(Provided records begins)

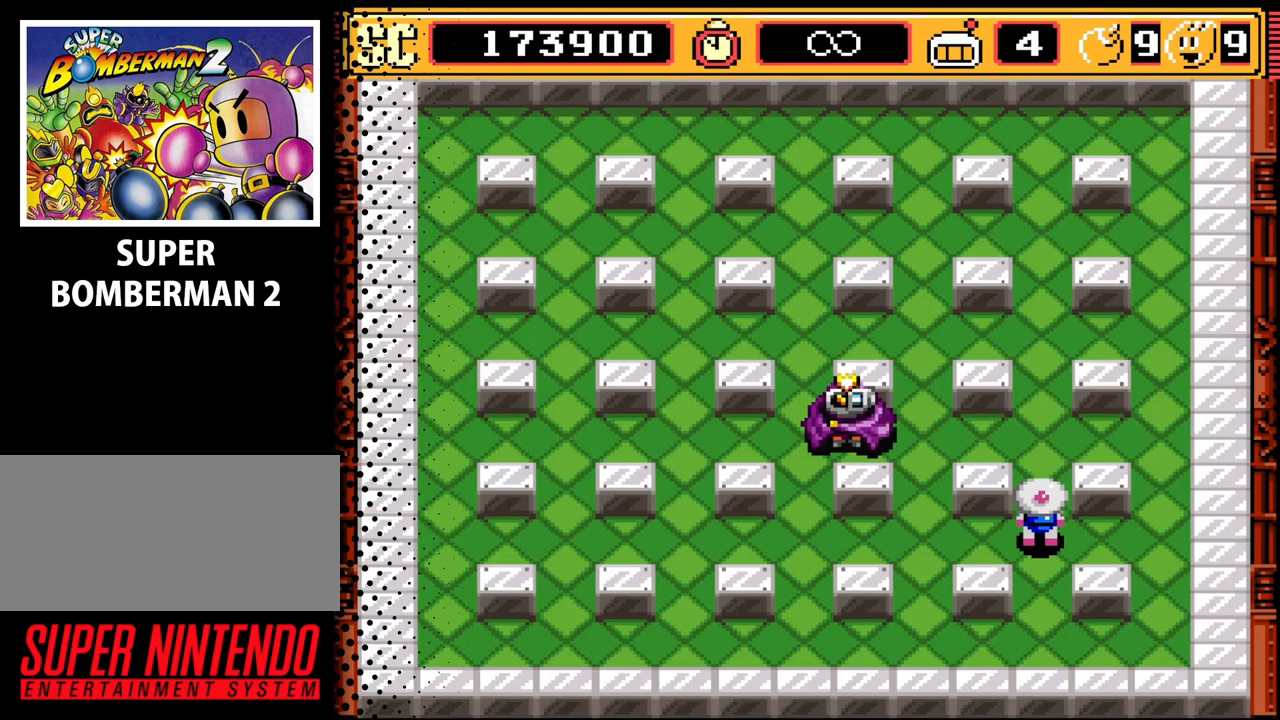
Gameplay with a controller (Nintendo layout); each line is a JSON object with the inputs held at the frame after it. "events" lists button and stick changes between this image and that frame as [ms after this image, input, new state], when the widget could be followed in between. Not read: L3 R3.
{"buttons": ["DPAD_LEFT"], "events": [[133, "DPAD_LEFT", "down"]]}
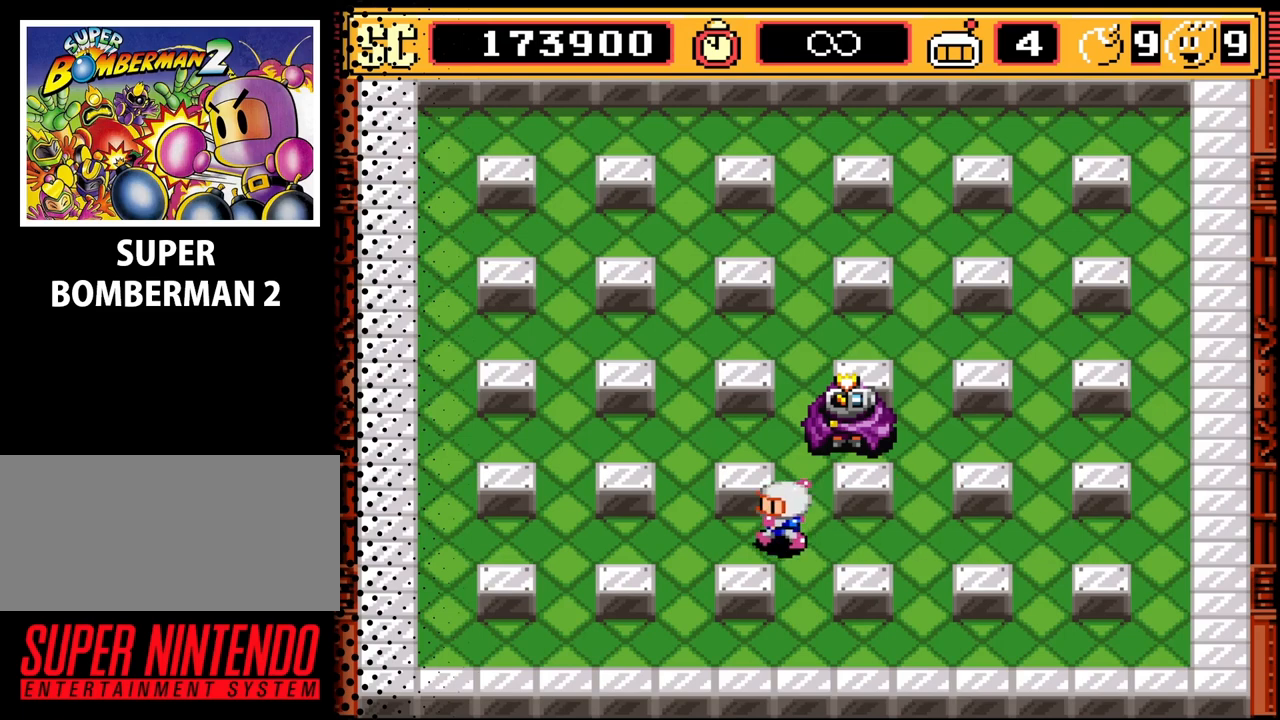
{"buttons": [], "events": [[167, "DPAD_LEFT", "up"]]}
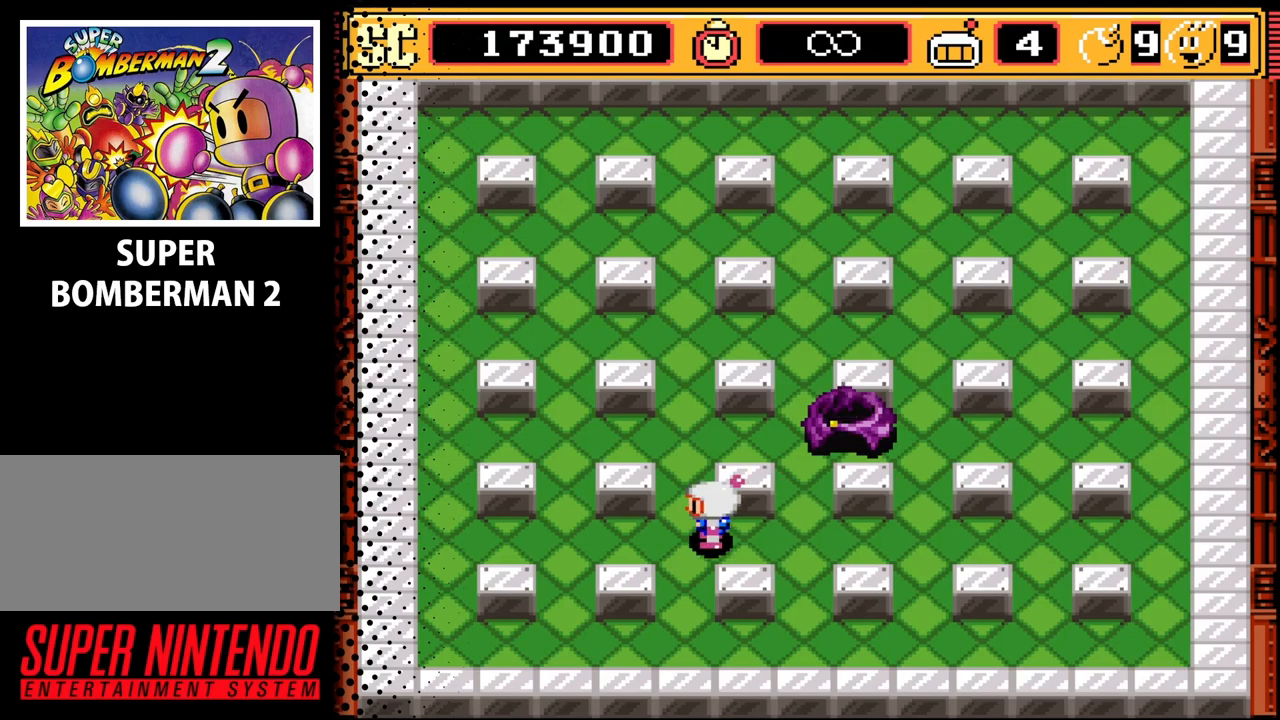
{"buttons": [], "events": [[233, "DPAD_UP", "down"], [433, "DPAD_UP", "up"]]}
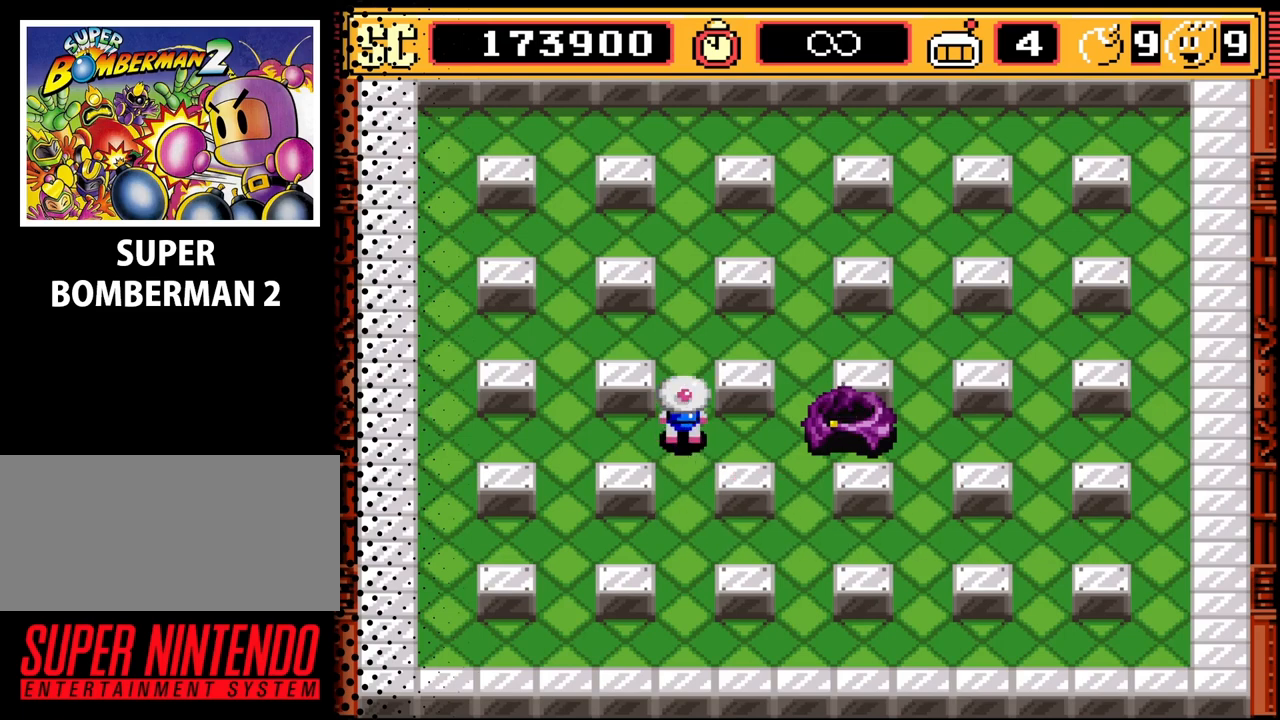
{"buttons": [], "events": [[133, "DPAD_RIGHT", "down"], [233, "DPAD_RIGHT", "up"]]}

(Provided records ends)

Scan the entries above. Copy each line that has the string "buttons".

{"buttons": ["DPAD_LEFT"], "events": [[133, "DPAD_LEFT", "down"]]}
{"buttons": [], "events": [[167, "DPAD_LEFT", "up"]]}
{"buttons": [], "events": [[233, "DPAD_UP", "down"], [433, "DPAD_UP", "up"]]}
{"buttons": [], "events": [[133, "DPAD_RIGHT", "down"], [233, "DPAD_RIGHT", "up"]]}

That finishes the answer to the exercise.